Saturday, February 11, 2012

Blessed are They for Whom the Media Does Not Impute Wickedness

By way of Instapundit we have:
http://www.slate.com/articles/news_and_politics/explainer/2012/02/is_sexual_abuse_in_schools_very_common_.html

Let's see...proportional rates likely HIGHER than those of the much reviled Catholic Church....check
Coverup....which we're all told is far worse than the original crime...check

Massive media attempt to generate public outcry to raze the schools to the ground and salt the earth on which they stood?  No

This is a classic example of the media applying radically different standards to groups it likes versus those that it doesn't.  Think, for instance, of how much cultural attention the less than around 5000 lynchings over the course of about a century got.  Way more than the disproportionate black on white murders get, and a lot of the lynchings back in those days were frankly, quite justified.

Let me relate an old family story of mine.  I'd have been inclined to dispute it but for the fact that a postcard from the beginning of the 20th century was produced as photographic evidence.

A malefactor in a Southern state raped a girl.  He was convicted by the jury and sentenced to death.  Nobody seriously disputed the fact that he was guilty.  However, he was a crony of the state governor.  The governor pardoned him---incidentally breaking the 'honest graft' rules of his contemporary up North (George Washington Plunkitt, who called the penal system the Forbidden Fruit).  The good citizens of the capital city in question decided they'd have none of that, so they strung the convicted and pardoned man up from a lamp post, and made a postcard of it.  I suspect a lot of lynchings were similar, despite the popular narrative in the media that all lynching victims were innocent black people murdered by wicked white people (in this case, I'm pretty sure that the lynched was neither innocent nor black).  History is always messier than any clean narratives progressives like to spin.

3 comments:

Anonymous said...

Up until the civil rights movement the majority of people lynched in the south were white.

Jehu said...

It'd be interesting to see what fraction of people who got lynched fit into each of the following categories:
1. Got what was coming to them
2. Were guilty but got more than what was coming to them
3. Relatively innocent
My guess is nobody will do a doctoral dissertation on this despite the relatively tractable number of cases---less than 5k--because of how radioactive the issue is.

RS said...

I can tell you 'cause I once read a study or data-collation on it, whose scope was, I think, the 19th century. This is all from memory though.

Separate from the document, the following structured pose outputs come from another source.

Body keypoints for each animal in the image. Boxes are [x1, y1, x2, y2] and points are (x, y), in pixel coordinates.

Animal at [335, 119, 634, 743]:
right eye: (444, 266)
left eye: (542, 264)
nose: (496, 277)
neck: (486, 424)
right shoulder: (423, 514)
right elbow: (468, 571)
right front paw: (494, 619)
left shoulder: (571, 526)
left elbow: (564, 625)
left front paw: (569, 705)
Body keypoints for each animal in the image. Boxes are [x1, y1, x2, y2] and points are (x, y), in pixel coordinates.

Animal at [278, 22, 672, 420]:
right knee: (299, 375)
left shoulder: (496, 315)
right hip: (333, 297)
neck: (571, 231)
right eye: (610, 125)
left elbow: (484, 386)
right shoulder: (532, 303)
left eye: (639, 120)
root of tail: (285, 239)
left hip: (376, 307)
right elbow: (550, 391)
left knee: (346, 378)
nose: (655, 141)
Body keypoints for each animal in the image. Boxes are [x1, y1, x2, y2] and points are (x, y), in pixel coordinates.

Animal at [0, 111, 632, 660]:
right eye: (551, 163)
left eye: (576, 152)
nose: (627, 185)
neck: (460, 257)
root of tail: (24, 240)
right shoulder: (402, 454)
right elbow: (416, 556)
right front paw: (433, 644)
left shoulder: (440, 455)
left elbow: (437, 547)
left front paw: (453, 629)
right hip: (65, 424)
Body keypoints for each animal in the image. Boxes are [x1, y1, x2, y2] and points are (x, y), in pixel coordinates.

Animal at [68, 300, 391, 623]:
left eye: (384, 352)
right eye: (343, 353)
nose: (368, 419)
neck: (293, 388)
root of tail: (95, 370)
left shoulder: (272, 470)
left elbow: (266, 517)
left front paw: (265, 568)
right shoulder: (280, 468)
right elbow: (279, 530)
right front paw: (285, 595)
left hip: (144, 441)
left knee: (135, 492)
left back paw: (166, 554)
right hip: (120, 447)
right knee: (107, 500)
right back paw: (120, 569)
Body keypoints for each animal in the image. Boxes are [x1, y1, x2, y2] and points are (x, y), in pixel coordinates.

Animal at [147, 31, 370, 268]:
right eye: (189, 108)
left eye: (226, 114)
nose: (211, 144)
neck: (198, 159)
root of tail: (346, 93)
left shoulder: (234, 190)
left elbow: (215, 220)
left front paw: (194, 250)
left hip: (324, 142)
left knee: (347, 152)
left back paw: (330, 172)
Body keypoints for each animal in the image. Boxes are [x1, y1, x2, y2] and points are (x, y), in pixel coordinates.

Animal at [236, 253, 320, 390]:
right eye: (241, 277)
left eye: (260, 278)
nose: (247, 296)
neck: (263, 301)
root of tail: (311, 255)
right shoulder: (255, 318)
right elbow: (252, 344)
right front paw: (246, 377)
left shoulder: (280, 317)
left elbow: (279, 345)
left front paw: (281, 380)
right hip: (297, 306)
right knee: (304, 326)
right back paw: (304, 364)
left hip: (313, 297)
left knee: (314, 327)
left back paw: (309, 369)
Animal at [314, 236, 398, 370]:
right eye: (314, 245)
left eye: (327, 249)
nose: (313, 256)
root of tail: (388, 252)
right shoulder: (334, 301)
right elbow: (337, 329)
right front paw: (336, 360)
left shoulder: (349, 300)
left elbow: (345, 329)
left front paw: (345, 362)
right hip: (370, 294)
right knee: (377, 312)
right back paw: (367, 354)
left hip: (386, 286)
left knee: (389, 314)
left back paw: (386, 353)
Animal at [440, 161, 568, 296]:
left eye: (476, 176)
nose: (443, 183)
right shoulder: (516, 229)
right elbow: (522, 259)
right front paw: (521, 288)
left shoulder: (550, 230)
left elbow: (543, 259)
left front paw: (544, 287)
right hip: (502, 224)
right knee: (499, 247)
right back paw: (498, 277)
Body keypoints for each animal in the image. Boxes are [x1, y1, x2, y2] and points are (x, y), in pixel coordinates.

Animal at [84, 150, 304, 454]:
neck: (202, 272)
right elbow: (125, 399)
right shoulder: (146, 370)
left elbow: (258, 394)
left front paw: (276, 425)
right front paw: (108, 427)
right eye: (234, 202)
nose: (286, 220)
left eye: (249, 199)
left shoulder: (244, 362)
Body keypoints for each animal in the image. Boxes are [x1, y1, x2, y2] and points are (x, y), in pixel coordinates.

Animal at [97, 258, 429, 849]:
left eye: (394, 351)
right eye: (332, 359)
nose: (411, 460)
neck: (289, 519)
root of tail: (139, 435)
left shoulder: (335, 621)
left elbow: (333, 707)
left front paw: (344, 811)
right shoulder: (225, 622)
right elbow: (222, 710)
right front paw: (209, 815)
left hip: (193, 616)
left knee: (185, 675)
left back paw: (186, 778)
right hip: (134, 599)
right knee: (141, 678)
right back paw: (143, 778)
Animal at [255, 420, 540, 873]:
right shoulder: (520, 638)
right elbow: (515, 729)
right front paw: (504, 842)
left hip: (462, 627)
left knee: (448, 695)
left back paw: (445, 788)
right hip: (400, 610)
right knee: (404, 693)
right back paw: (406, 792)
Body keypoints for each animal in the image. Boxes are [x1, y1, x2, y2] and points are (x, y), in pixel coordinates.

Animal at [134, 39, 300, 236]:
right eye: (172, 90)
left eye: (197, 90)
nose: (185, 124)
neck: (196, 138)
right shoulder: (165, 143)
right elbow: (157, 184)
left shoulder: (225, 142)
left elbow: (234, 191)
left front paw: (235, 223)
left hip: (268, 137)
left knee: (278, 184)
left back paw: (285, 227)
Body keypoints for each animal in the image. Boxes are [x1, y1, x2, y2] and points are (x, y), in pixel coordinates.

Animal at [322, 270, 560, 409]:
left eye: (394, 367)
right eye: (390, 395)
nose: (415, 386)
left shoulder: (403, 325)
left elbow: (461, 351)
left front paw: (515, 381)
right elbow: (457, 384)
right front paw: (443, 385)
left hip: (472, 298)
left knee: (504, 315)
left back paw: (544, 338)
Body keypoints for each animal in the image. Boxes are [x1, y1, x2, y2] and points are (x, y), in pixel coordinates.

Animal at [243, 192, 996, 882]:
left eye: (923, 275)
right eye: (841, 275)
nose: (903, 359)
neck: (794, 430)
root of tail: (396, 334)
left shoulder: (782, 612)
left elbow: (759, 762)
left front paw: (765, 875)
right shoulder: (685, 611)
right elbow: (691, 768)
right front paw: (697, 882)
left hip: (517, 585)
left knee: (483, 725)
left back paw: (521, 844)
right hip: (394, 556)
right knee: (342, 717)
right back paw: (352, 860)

Quite a lot of Whites were lynched in the South, not just Blacks. It was something like 2 Blacks : 1 White.

Some 17% of the Blacks were killed for behaviors of domination vis-a-vis Whites - telling off Whites, etc. Perhaps some of this involved some sort of threats, but I don't necessarily think so.

Most of the rest were for serious crimes.

What fraction were guilty, I don't know. The large majority I would guess. I'd guess it's worse in false -'s and +'s than you get through due process, but not by any truly large margin.